After attempting (and failing) to finish The Hundred Lies of Lizzie Lovett, I was a little hesitant in picking this book up just because it was another contemporary. However, I was pleasantly surprised as I made my way through the book and felt all warm and fuzzy inside when I finished it. At first, I wasn’t sure how I felt about Emily and her inner dialogue; I was worried that it was going to read too immature for me, but I quickly found myself relating to her and the way her over-analytic thought process worked. She was hilarious and I found myself crying because I was laughing so hard during her Romeo & Juliet scene.

“‘…how did-est thou find-est moi?’ Great….now I was speaking French.”

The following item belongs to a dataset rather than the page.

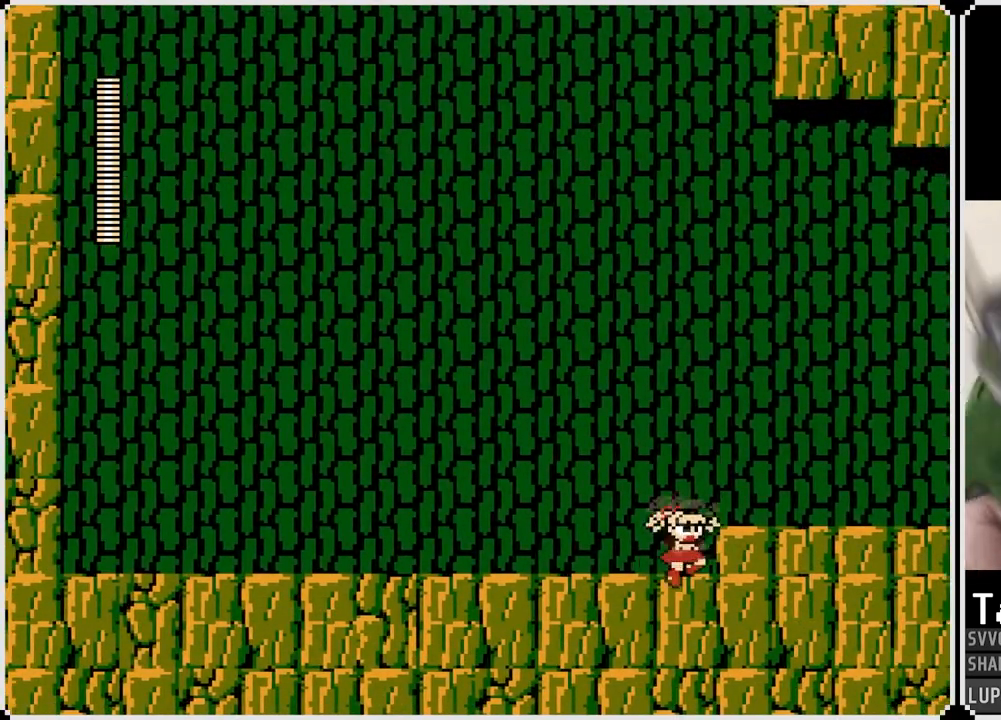
{"buttons": ["DPAD_RIGHT"], "left_stick": "center", "right_stick": "center", "events": [[167, "CROSS", "up"]]}
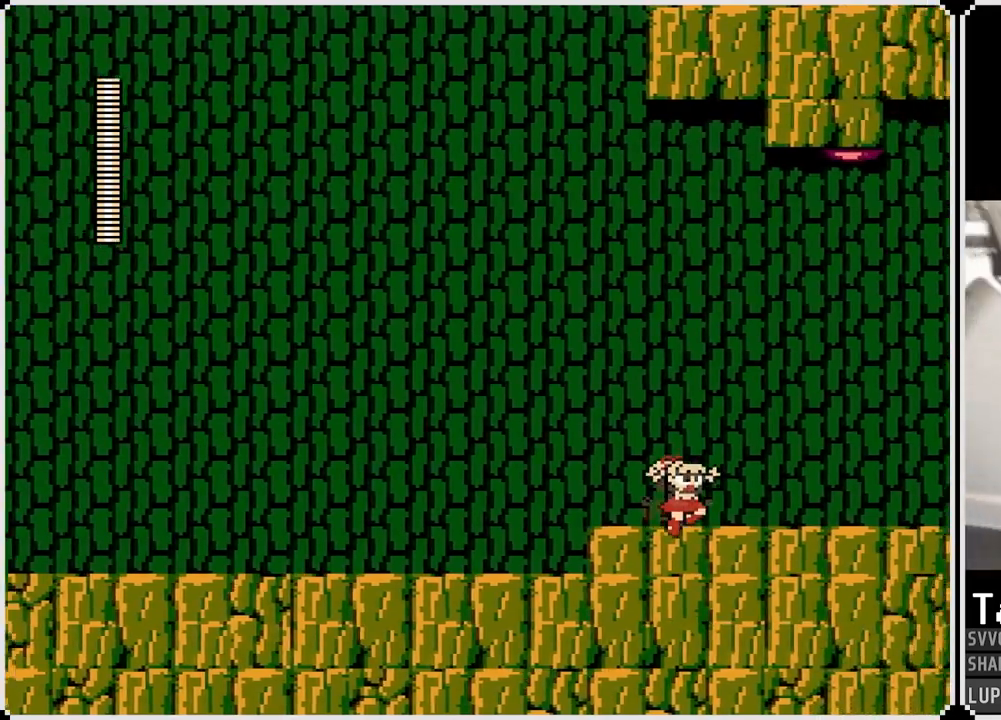
{"buttons": ["DPAD_LEFT"], "left_stick": "center", "right_stick": "center", "events": [[150, "DPAD_RIGHT", "up"], [167, "DPAD_LEFT", "down"]]}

That quote had me in tears (you’d probably have to read everything leading up to that point to find it as hilarious as I did though). I found her connection with Wes endearing from the start, and I loved that they already had a pre-existing relationship prior to the book. That made the connection I felt between them more genuine and less out-of-the-blue. Wes was a good character and I loved his moments with Emily because you feel how much he liked being around her. I just wish that we would’ve gotten a little more information about him and his family; we do get to meet his younger brother Neal briefly, but that’s it for Wes’s home life. Emily sees him as a pure paragon, so that’s all we get to see of Wes; this isn’t necessarily a bad thing, as I still really enjoyed his character, I just would’ve liked to get to know him beyond being ‘hot.’

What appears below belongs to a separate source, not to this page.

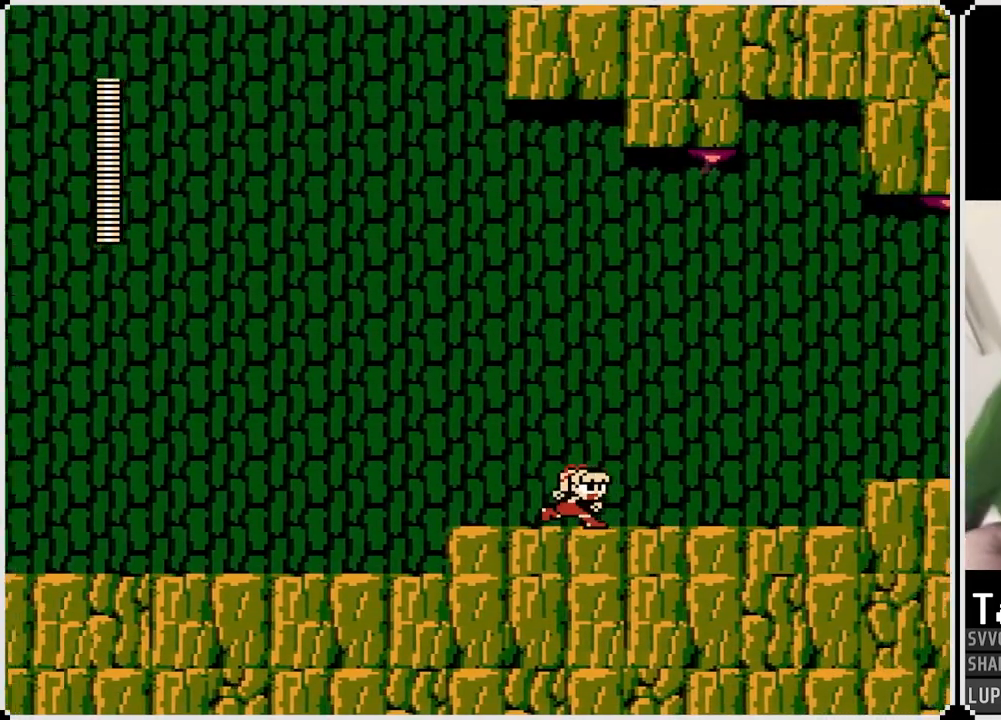
{"buttons": ["DPAD_LEFT"], "left_stick": "center", "right_stick": "center", "events": [[317, "DPAD_LEFT", "down"], [333, "DPAD_RIGHT", "up"]]}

I also really enjoyed the friendship that she had with her two best friends. It was reminiscent of my friendships, so I found it easy to relate to them.The support they showed Emily throughout the novel was nice to see and I thought that they complimented her quite well. It made the book more realistic for me.

The reason why this book isn’t a 4-teacup read is because of the pacing. Everything happened so quick at the start of the book, that the middle of it felt out of place and sluggish. A lot of the conflict could’ve been avoided or resolved if Emily would have just talked to him, but then I don’t think there would’ve been much of a story. I also got the impression that the end-all would be the big scene with Emily and Wes that was mentioned in the synopsis, but that wasn’t what happened.

Overall, I really enjoyed this read and I’d recommend it if you’re looking for a light rom-com-style read just before Valentine’s Day. Coming in at 224 pages, you’ll be laughing and full of the warm fuzzies in no time.